San Felice Circeo ha ordinato l’obbligo di mascherina dalle 21.00 alle 5.00 nel centro storico. “I provvedimenti presi consentiranno alle attività commerciali di lavorare e garantiranno un turismo sicuro  – spiega il sindaco Giuseppe Schiboni – L’orario di chiusura degli esercizi commerciali è stato definito durante una riunione del Comitato Provinciale per l’Ordine e la Sicurezza: la chiusura alle 3 del mattino in tutti i Comuni dell’area pontina eviterà esodi da un paese a un altro per trovare locali aperti.”

“Le positività – continua il primo cittadino – riguardano soprattutto i nati dal 2003 in poi.

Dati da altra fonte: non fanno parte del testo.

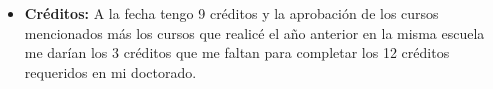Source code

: \begin{itemize}
\item  \textbf{Cr\'editos:} 
A la fecha tengo 9 cr\'editos y la aprobaci\'on de los cursos mencionados m\'as los cursos que realic\'e el a\~no anterior en la misma escuela me dar\'ian los 3 cr\'editos que me faltan para completar los 12 cr\'editos requeridos en mi doctorado.


\end{itemize}




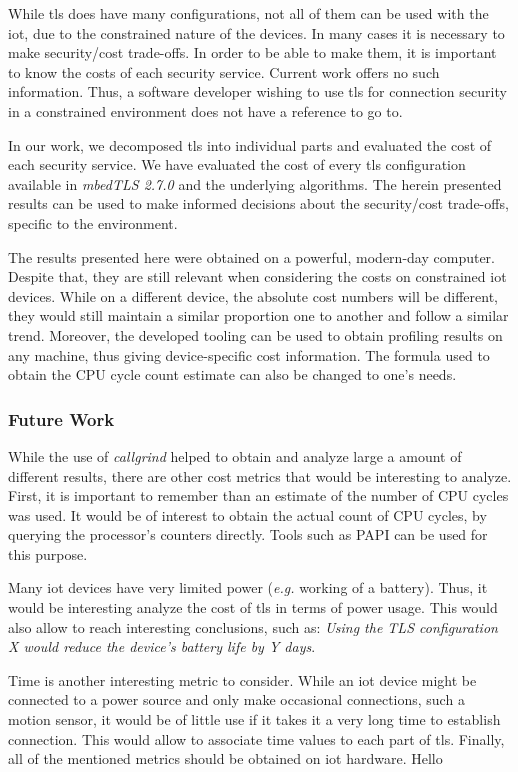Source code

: \documentclass{llncs}
\begin{document}
While \gls{tls} does have many configurations, not all of them can be used with the \gls{iot},
due to the constrained nature of the devices. In many cases it is necessary to make security/cost
trade-offs. In order to be able to make them, it is important to know the costs of each security
service. Current work offers no such information. Thus, a software developer wishing to use \gls{tls}
for connection security in a constrained environment does not have a reference to go to.

In our work, we decomposed \gls{tls} into individual parts and evaluated the cost of each security service.
We have evaluated the cost of every \gls{tls} configuration available in \textit{mbedTLS 2.7.0} and the underlying
algorithms. The herein presented results can be used to make informed decisions about the security/cost trade-offs,
specific to the environment.

The results presented here were obtained on a powerful, modern-day computer. Despite that, they are still
relevant when considering the costs on constrained \gls{iot} devices. While on a different device, the absolute cost 
numbers will be different, they would still maintain a similar proportion one to another and follow a similar trend.
Moreover, the developed tooling can be used to obtain profiling results on any machine, thus giving device-specific 
cost information. The formula used to obtain the CPU cycle count estimate can also be changed to one's needs.

\subsubsection{Future Work}

While the use of \textit{callgrind} helped to obtain and analyze large a amount of different results, there are other
cost metrics that would be interesting to analyze. First, it is important to remember than an estimate of the number
of CPU cycles was used. It would be of interest to obtain the actual count of CPU cycles, by querying the
processor's counters directly. Tools such as PAPI\cite{dongarra2001using} can be used for this purpose.

Many \gls{iot} devices have very limited power (\textit{e.g.} working of a battery). Thus, it would be interesting
analyze the cost of \gls{tls} in terms of power usage. This would also allow to reach interesting conclusions, such as:
\textit{Using the TLS configuration X would reduce the device's battery life by Y days}.

Time is another interesting metric to consider. While an \gls{iot} device might be connected to a power source and
only make occasional connections, such a motion sensor, it would be of little use if it takes it a very long time
to establish connection. This would allow to associate time values to each part of \gls{tls}.
Finally, all of the mentioned metrics should be obtained on \gls{iot} hardware. Hello

%
\nocite{*}


%
\printglossary[style=long]
%
\end{document}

I ragazzi, a causa di un’informazione poco corretta, credono di correre meno rischi ma non è così, come dimostra la variante Delta che si è rivelata particolarmente aggressiva. Il divieto di asporto di bevande impedirà ulteriori occasioni di assembramenti notturni.”

Più severa l’ordinanza che riguarda l’isola di Ponza, che prevede l’obbligatorietà della mascherina 24 ore su 24. Il Sindaco, a seguito di comunicazione della ASL di Latina, ha provveduto a firmare questa mattina l’ordinanza n. 36 che dispone l’obbligo per tutti i cittadini presenti sul territorio comunale di indossare la mascherina anche all’aperto durante tutto l’arco della giornata e a prescindere dalla distanza interpersonale”, si legge nella nota diramata ieri con l’ordinanza dal comune dell’isola pontina.